No one is more concerned about the US pull-out than Afghan women. In February, at an event unthinkable under the country’s once and potentially future Taliban rule, a gathering of more than 700 Afghan women came together to express to Afghan president Ashraf Ghani their fear about what an allied withdrawal will mean for their well-being. “You should put (Taliban) killers in prison, not make peace with them,” said one attendee according to reporting from the New York Times.
In all this, Canada’s legacy in Afghanistan is at stake.
Canadians fought there to destroy the thugs who murdered our American friends and to address 21st century security threats like clear-eyed adults. Will Canada’s leadership allow Trump to throw that all away?
It won’t take long. Locking in defeat will be easy. The Jihadists are itching to re-enslave swaths of the Afghan population temporarily empowered by western and indigenous Afghan efforts — especially women. Terrorist organizations such as ISIS-K, Islamic State’s Afghan subsidiary, are lying in wait.
Of course it’s true that nothing — even wars — lasts forever. And it’s legitimate, however misguided, for the Trump administration to want to cut losses.

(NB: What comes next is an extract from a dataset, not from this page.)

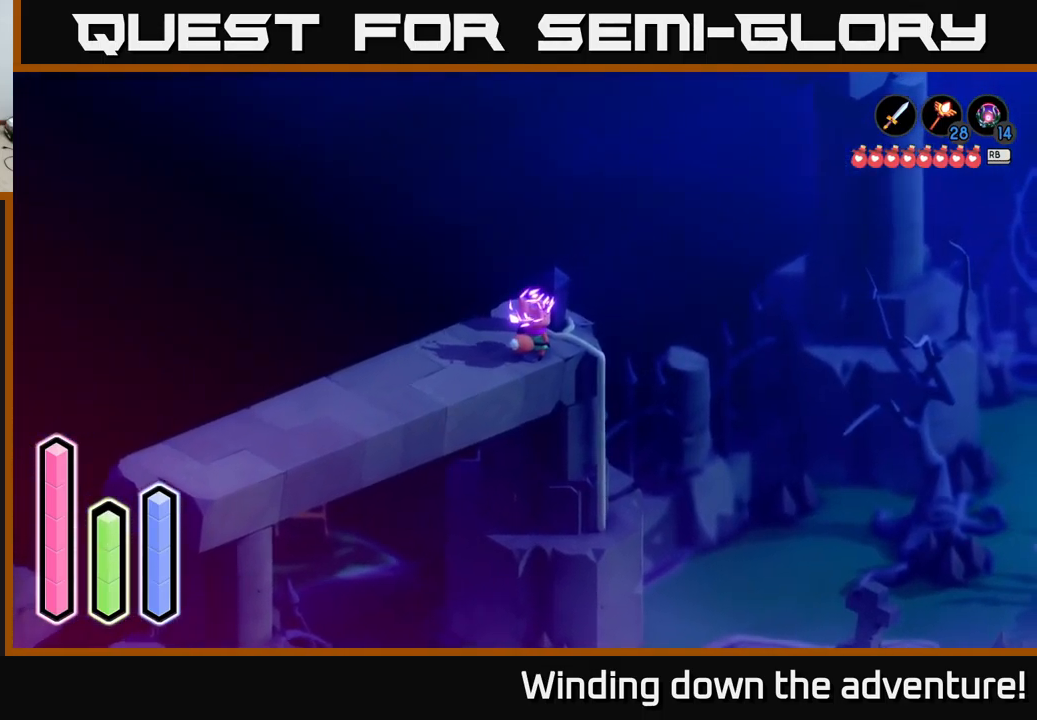
{"buttons": [], "left_stick": "up-right", "right_stick": "center", "events": [[67, "A", "down"], [250, "A", "up"], [333, "left_stick", "up-right"]]}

But Canadians died and suffered gross injury in Afghanistan. We deserve a seat at the table.
It should be remembered that after World War One, Canada insisted on our own seat and our own say in the councils of the world like the League of Nations. It was a right our citizens earned with blood.
Given Canada’s role combating post-9/11 terror, we deserve no less a say in western Asia’s future this century than we did in Europe’s a hundred years ago.
At the very least, we deserve political leadership that will doggedly pursue it.